Dog the Bounty Hunter Sounds off on Lori Loughlin, Felicity Huffman College Admissions Scandal

Duane "Dog the Bounty Hunter" Chapman shared his thoughts on the college admissions scandal involving actresses Lori Loughlin and Felicity Huffman, suggesting without evidence that the prosecutors in the case are also paying extra to get their children into elite colleges.

"Who would have ever known that's illegal? You know, who would have ever known that if you pay extra for your kid because you may have extra?" Chapman said on the Domenick Nati Show Friday. "Who ever knew that?"

Chapman went on to say that the "district attorney... the judges... the prosecutors... whoever went after them, I'd like to see where their kids are at."

Nati laughed off Chapman's comments, but he was serious.

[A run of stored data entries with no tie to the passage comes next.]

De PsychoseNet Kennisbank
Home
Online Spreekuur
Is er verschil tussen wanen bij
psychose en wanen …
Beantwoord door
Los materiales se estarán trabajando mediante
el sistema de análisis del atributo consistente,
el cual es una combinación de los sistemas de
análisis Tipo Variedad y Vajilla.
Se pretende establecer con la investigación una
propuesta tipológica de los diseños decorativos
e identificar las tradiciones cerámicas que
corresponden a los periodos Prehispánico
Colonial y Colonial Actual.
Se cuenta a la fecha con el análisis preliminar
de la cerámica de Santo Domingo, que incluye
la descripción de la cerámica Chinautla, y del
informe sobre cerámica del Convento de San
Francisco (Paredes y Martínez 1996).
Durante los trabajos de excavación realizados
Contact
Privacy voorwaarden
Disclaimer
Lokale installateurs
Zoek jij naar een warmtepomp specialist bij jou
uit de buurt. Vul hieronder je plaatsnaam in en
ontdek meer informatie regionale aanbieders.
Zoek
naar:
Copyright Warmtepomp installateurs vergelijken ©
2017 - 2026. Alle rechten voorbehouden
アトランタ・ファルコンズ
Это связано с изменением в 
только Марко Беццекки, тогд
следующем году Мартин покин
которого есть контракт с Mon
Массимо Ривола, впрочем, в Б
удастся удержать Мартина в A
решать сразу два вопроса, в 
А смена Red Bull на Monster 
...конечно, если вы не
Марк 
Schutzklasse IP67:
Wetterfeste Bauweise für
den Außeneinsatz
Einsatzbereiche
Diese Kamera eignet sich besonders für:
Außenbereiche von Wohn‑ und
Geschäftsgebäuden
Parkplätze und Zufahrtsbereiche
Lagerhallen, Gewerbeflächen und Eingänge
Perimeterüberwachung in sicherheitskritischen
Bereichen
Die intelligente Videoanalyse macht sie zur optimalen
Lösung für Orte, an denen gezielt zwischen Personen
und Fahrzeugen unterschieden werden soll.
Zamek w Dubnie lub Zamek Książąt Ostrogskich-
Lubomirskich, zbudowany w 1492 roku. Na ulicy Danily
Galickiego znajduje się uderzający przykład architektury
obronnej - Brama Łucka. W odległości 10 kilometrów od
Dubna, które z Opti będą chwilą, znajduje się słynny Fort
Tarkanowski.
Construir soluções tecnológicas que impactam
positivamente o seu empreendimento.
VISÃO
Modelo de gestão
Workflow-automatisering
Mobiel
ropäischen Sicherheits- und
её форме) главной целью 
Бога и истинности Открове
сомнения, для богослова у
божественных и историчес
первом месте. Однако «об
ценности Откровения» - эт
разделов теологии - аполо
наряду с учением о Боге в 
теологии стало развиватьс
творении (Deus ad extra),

"I guarantee there was some kind of favors whether it was cash or, 'Oh, we'll drop charges on you,'" Chapman said. "It is so outrageous... One was $300,000 or something... $250,000 are you out of your freaking mind? What a crock. And you know, it surprises me that it's in the federal system. The state system though is the same way, OK."

Chapman went on to call bonds on celebrities "outrageous," suggesting that the alleged crimes were not as serious as drug possession.

"You know, no one was hurt. Like you said there was no victims," Chapman told Nati. "The judges want to get in the news. Remember O.J. Simpson's judge? Ever since that, these judges want to get in the news and they want to... someday run for another office... The motivation behind it is not justice, ok. The motivation behind that stuff is personal gain."

On March 12, the U.S. Department of Justice charged 50 people — including Huffman, Loughlin and Loughlin's husband, fashion designer Mossimo Giannulli — of paying bribes through a firm called The Key Worldwide Foundation to get their children into elite colleges.

Huffman allegedly paid $15,000 to get a better SAT score for her daughter. Loughlin and Giannulli were accused of paying $500,000 to have their two teenage daughters designated as crew recruits to attend USC, even though neither of them participated in the sport.

Loughlin and Gianulli were both arrested and released on $1 million bond each, while Huffman was released after posting $250,000 bail. They are scheduled to be in a Boston courtroom on April 3.

Despite Chapman's claim there were "no victims" in the scandal, Jennifer Kay Toy filed a $500 billion lawsuit against Loughlin, Huffman, Giannulli and the other defendants in the federal indictment. She alleged that her son Joshua would have been accepted to the colleges linked to the scandal if the admissions process was not "manipulated."

"Because of Joshua's hard work and study he graduated with a 4.2 grade point average. I couldn't be more proud. Joshua applied to some of the colleges where cheating took place and did not get in," Toy wrote in the lawsuit. "I'm now aware of the massive cheating scandal wherein wealthy people conspired with people in positions of power and authority at colleges in order to allow their children to gain access to the very colleges that Joshua was rejected from."